Still, I still think this exercise of producing a number is useful because it show us that, even though Russia’s economy did better than initially expected, Russia’s economy should have grown by quite a lot after the Covid pandemic, and instead it contracted. So, I think we can safely say that sanctions were actually quite damaging.

And that can explain why, after oil prices came back down, Russia’s government is now reportedly in more and more trouble to keep paying its bills. And given that Putin recently admitted that they paid Wagner roughly a Billion dollars per month

<show clip of Putin saying this>

The impact of sanctions could potentially explain that they wanted to cut costs by paying Wagner less.

So,

Did sanctions break Russia after all?

Well, it could be, eager to avoid borrowing more, the Russian state has recently been trying to raise extra money from the big companies run by its famous oligarchs.

And, so it could very well be that mr.

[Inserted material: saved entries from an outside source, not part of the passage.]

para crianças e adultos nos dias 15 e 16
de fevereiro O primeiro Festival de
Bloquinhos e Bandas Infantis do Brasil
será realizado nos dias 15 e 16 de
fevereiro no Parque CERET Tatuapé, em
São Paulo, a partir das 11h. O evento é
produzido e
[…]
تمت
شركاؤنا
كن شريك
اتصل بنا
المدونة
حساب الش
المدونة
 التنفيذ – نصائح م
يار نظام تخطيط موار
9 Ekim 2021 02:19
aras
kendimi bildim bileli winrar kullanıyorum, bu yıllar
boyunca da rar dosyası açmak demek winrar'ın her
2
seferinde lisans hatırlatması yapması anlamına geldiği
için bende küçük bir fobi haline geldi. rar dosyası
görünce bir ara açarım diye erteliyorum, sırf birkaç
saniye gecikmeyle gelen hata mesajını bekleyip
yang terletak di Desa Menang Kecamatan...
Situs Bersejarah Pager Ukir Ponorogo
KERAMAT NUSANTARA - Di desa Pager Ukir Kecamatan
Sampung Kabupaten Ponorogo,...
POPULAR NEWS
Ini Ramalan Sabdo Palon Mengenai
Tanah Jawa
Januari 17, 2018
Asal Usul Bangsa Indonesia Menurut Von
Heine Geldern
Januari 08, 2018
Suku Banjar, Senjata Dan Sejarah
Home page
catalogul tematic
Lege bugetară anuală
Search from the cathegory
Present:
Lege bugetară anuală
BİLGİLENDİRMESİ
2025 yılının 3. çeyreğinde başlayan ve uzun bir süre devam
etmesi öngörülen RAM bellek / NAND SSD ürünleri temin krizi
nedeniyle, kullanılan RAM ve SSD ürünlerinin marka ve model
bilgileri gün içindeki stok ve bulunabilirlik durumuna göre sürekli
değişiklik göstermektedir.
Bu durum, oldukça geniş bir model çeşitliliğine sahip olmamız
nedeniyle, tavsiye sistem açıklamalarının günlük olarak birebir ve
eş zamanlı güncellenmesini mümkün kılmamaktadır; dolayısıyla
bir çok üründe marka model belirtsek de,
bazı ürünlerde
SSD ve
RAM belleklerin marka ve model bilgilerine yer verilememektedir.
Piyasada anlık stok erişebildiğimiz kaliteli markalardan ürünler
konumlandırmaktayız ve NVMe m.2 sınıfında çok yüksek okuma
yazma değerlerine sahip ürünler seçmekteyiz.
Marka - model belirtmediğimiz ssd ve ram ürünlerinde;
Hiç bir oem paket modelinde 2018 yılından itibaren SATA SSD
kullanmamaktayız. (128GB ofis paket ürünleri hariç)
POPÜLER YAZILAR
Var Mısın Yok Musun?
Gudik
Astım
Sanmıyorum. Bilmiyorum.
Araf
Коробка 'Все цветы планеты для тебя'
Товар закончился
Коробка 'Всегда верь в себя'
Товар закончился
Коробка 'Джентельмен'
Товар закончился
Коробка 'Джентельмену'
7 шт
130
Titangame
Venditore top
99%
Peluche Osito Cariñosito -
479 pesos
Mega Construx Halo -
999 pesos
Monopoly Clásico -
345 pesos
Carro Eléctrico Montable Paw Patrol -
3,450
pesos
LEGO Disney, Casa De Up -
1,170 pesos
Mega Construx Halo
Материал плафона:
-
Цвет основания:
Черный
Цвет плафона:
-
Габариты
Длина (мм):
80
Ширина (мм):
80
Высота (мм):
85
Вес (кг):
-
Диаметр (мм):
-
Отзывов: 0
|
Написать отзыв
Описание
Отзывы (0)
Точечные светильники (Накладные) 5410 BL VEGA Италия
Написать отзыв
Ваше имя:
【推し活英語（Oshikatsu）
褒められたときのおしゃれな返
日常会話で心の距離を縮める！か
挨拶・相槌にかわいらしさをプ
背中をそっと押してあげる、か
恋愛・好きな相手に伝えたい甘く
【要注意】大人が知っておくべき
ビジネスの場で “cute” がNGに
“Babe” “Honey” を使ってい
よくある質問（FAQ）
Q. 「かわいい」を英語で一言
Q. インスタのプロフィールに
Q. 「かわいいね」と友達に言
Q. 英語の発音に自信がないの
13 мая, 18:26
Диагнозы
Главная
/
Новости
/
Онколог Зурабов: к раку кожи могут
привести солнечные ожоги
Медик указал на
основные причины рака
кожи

Prigozhin and his Wagner group were one of these companies which the state is trying to squeeze for money.

So, yes, given the limited information that we have, it could be that sanctions are increasingly starting to play a role in the current chaos that we are seeing in Russia.

That being said, I have seen other plausible explanations from political scientists, as there is rich history of examples where poor war performance led to internal conflict. For example, it could very well be that the Russian defense ministry has been reducing Wagner payments because it felt threatened by their increased prominence. This would make sense, given that it also tried to bring it, and other militias, under increased control with new contract.

And, this I think shows us a final flaw in the science of macroeconomics, it cannot hope to explain global affairs, without political context. Still, I hope that this analysis given you an interesting alternative perspective on the Wagner uprising.